Dataset entries
Content starts
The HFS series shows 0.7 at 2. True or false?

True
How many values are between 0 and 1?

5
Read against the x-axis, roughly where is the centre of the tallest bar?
Content ends
--- How to complete this task ---
Please copy every line of the records above word for word.

--- Response box ---
The HFS series shows 0.7 at 2. True or false?

True
How many values are between 0 and 1?

5
Read against the x-axis, roughly where is the centre of the tallest bar?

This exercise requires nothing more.